_Task to carry out_
Word for word, please copy the listing below, with its pictures left out.
── Supplied information
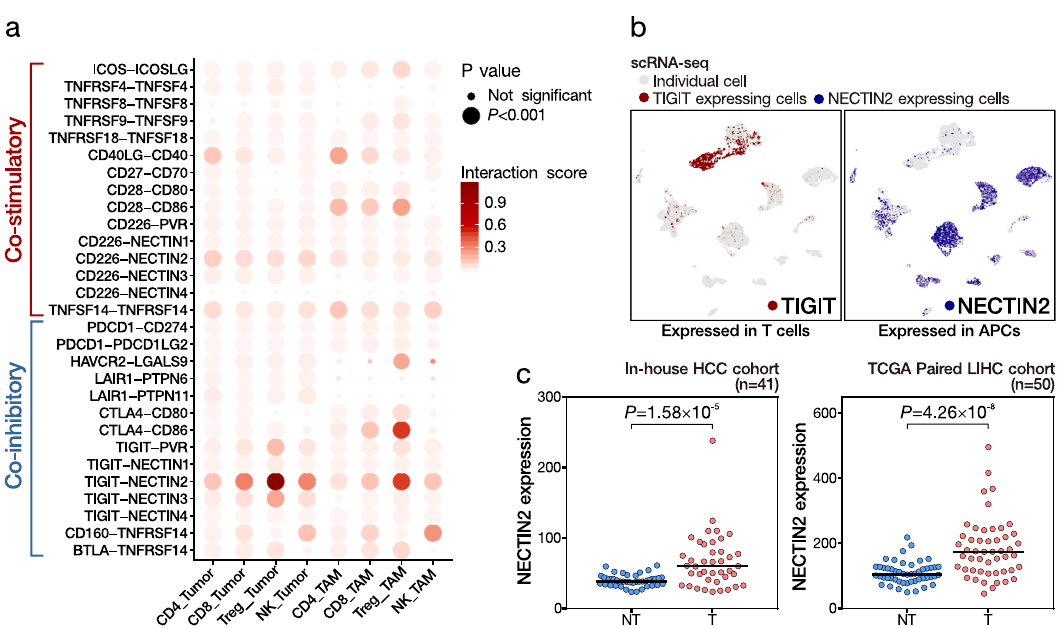
Fig. 4 Immune checkpoint analysis in HCC implicates TIGIT – NECTIN2 interaction. a We examined the immune checkpoint interactions between lymphocytes and APCs (tumor cells and TAMs) and identi fi ed the prominent interaction via the TIGIT – NECTIN2 axis (circle size indicates the statistical signi fi cance and circle color indicates the level of interaction). The empirical P value was estimated by 1000 imputations. b The expression of TIGIT and NECTIN2 was respectively enriched in T cells and APCs. c Upregulation of NECTIN2 was detected in HCC tumors, as compared to non-tumorous livers in both in-house and TCGA datasets. Student ’ s t test (2-sided). Source data are provided as a Source Data fi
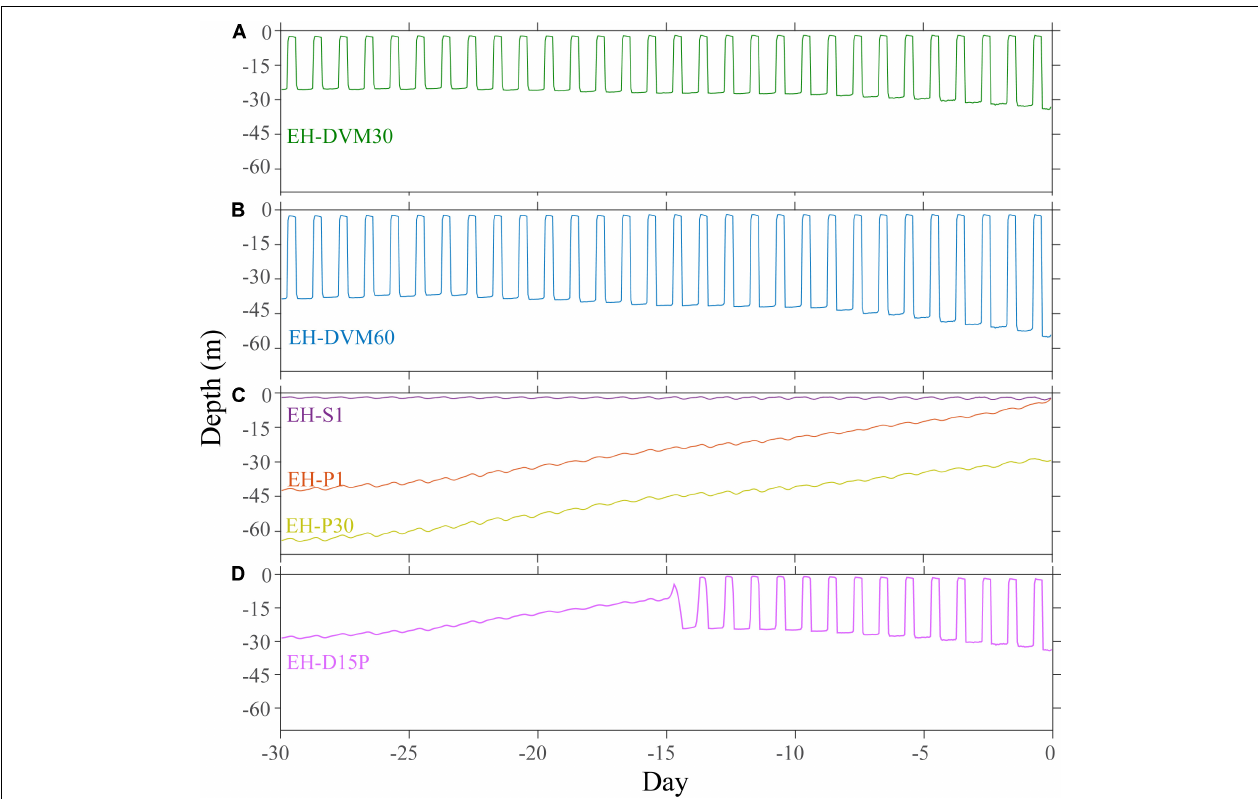
FIGURE 3 | Average depth and variability over time was driven by simulated particle behavior and initialization depth. Particles exhibiting DVM behaviors were tightly constrained between 30 m (EH-DVM30; A ) or 60 m depths (EH-DVM60; B ) and the surface. (C) Passive particles initialized at 1 m (EH-P1) and at 30 m depths (EH-P30) originated from deeper depths and traveled up in the water column over time, while surface-following particles (EH-S1) experienced a tightly constrained depth habitat near the surface. (D) These particles spent the first 15 days of the simulation exhibiting DVM between the surface and 30 m depth, and then they transitioned to passive dispersal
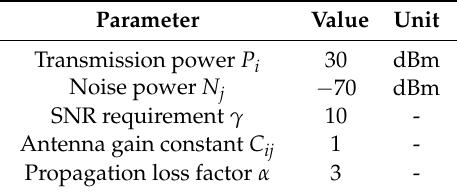
Table 1. The parameters of the realistic wireless communication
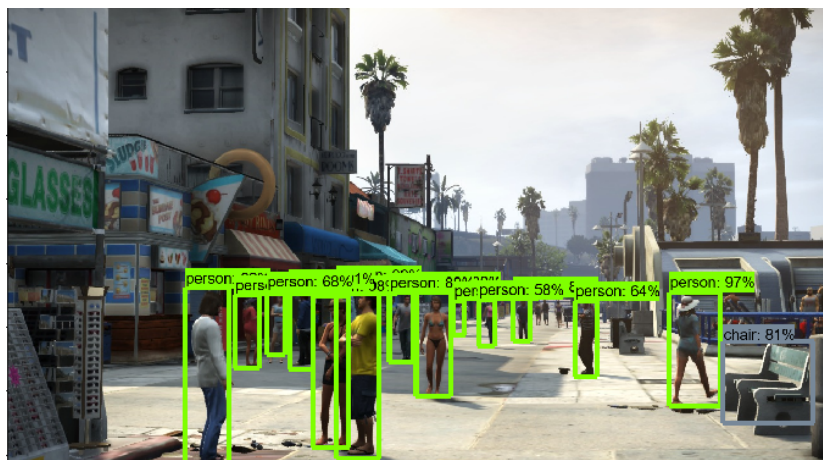
Figure 10. Image analysis through Faster R-CNN:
────
_Answer space_
Fig. 4 Immune checkpoint analysis in HCC implicates TIGIT – NECTIN2 interaction. a We examined the immune checkpoint interactions between lymphocytes and APCs (tumor cells and TAMs) and identi fi ed the prominent interaction via the TIGIT – NECTIN2 axis (circle size indicates the statistical signi fi cance and circle color indicates the level of interaction). The empirical P value was estimated by 1000 imputations. b The expression of TIGIT and NECTIN2 was respectively enriched in T cells and APCs. c Upregulation of NECTIN2 was detected in HCC tumors, as compared to non-tumorous livers in both in-house and TCGA datasets. Student ’ s t test (2-sided). Source data are provided as a Source Data fi
FIGURE 3 | Average depth and variability over time was driven by simulated particle behavior and initialization depth. Particles exhibiting DVM behaviors were tightly constrained between 30 m (EH-DVM30; A ) or 60 m depths (EH-DVM60; B ) and the surface. (C) Passive particles initialized at 1 m (EH-P1) and at 30 m depths (EH-P30) originated from deeper depths and traveled up in the water column over time, while surface-following particles (EH-S1) experienced a tightly constrained depth habitat near the surface. (D) These particles spent the first 15 days of the simulation exhibiting DVM between the surface and 30 m depth, and then they transitioned to passive dispersal
Table 1. The parameters of the realistic wireless communication
Figure 10. Image analysis through Faster R-CNN:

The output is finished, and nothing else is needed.